Шипы отомстили: шарф разорвался, а по руке офицера потекли струйки крови.

- Спасибо, - сказала Герта, взяв в руку шляпу. - Однако вы довольно неистовый помощник! Как неосторожно было сунуть руку прямо в шипы! Ведь у вас течет кровь!

В ее голосе слышалась искренняя озабоченность, но тем холоднее прозвучал ответ Михаила:

- Тут и говорить не о чем! Я - солдат, и не мне бояться каких-то царапин!

Михаил достал носовой платок и небрежно прижал его к маленьким ранкам. При этом его взор со страстным нетерпением скользнул в том направлении, куда скрылся священник. Он заговорился с больной, и Михаилу приходилось пройти через всю цепь пыток!

Вне всякого сомнения, молодая девушка имела представление об этой "цепи пыток", но она вовсе не была расположена сократить ее. Избалованная красавица считала оскорблением для себя, что Михаил осмеливался противиться власти, неоднократно испробованной ею на других. Он тоже испытал на себе эту власть - это она хорошо знала; он далеко не безнаказанно приблизился к ней и все-таки продолжал ограждать себя стеной ледяной сдержанности, которую трудно было пробить. Он не хотел покоряться и должен был за то поплатиться!

- Я уже просил прощения у графини. В последнее время нам приходилось возиться с семейными делами, из-за которых, между прочим, профессору пришлось, даже уехать. Но как только я вернусь из Санкт-Михаэля, так сейчас же...

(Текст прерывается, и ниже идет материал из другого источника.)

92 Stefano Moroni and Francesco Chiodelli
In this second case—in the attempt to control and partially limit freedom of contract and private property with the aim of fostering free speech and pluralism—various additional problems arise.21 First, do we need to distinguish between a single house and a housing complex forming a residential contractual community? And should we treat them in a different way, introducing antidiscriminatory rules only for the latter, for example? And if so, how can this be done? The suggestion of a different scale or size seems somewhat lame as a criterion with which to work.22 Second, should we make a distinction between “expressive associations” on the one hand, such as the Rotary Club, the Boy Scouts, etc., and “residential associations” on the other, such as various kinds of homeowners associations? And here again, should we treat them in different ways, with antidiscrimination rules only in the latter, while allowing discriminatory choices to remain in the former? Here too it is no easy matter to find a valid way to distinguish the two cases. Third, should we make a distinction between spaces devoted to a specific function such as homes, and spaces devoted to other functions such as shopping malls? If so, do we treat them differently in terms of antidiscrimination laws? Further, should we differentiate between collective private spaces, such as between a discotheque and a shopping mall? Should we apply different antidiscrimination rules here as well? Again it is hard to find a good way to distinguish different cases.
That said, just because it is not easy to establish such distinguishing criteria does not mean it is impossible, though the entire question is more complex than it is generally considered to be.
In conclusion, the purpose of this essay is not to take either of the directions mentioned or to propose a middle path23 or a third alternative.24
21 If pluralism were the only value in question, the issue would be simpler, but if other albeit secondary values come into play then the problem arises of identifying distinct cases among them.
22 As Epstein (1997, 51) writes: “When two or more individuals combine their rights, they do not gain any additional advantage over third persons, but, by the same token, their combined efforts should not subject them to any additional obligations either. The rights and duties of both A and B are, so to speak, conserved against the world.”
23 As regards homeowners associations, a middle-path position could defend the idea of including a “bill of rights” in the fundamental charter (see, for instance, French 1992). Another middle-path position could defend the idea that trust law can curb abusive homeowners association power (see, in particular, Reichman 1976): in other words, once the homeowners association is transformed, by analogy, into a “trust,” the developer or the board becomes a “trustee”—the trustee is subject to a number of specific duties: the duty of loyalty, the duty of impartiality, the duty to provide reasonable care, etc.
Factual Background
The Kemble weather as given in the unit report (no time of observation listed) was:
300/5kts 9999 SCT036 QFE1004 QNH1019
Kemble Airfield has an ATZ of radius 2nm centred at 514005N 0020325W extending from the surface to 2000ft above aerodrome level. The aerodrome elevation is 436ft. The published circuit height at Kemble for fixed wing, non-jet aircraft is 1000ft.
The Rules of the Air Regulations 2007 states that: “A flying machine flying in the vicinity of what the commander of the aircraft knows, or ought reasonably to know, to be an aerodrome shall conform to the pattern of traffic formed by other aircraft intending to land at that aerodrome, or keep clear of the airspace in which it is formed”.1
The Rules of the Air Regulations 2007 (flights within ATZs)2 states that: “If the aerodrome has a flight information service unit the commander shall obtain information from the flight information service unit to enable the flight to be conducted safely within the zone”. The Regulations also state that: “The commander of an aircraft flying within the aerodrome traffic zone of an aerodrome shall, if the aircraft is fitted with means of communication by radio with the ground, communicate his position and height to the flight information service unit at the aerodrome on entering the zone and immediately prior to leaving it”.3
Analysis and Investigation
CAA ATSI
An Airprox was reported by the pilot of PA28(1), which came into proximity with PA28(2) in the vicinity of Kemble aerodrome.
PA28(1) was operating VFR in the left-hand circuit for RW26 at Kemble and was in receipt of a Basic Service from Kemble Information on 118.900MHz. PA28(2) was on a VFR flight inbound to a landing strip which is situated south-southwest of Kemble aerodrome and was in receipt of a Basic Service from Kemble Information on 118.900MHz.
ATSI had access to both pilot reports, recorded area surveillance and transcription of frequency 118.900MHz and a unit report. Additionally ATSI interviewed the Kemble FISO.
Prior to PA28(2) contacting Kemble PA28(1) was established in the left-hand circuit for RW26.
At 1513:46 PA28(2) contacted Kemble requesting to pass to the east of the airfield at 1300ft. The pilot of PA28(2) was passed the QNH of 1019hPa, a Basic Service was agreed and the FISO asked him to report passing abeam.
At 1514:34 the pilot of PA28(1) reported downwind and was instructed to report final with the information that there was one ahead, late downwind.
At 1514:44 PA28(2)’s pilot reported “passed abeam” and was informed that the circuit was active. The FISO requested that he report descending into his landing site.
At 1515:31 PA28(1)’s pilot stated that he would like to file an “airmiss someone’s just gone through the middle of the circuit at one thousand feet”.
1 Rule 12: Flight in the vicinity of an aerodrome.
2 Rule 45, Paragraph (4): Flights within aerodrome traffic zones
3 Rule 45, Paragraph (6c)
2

- Изобретете новый предлог, - договорила Герта. - Вы не хотите приехать!

- Вы говорите об этом с удивительной уверенностью, графиня, и все-таки хотите, чтобы я приехал?

- Я хочу только выяснить, почему именно вы чуждаетесь нас. Вы спасли жизнь мне и моей матери и уклоняетесь от благодарности таким способом, который остается совершенно необъяснимым, если только мы не хотим признать его оскорбительным. С посторонним мы, разумеется, не стали бы терять слов, но своему спасителю мы можем поставить вопрос: "Что легло между нами? Что мы вам сделали?".

- Вы положительно смущаете меня, - сказал Михаил, пытаясь сохранить тон холодной вежливости. - Маленькая услуга, оказанная вам мною, вовсе не заслуживает такой благодарности.

- Вы опять уклонились в сторону, в этом вы мастер! - воскликнула девушка с жестом величайшего нетерпения. - Но я не избавлю вас от ответа, я хочу наконец узнать правду!

- А если я не подчинюсь приказанию - потому что ваш вопрос действительно звучит приказанием?

- Это - ваше дело, хотя тут нет никакого приказания, а только вопрос, и я вторично предлагаю его вам: "Что мы вам сделали? Почему вы избегаете нас?"

в котором слышалась бесконечная горечь:

- Вы это знаете, графиня, вы давно знали это!

- Я?

- Да, вы, Герта, потому что вы слишком уверены в своей власти, а теперь доводите меня до крайности и загоняете в тупик. Ну, что ж, вот я стою перед вами!

Герта смущенно взглянула на него. Она не ожидала такого оборота разговора и совершенно иначе представляла себе момент торжества.

- Я не понимаю вас, - сказала она. - Что должна означать эта странная манера выражаться, которая кажется столь близкой к ненависти?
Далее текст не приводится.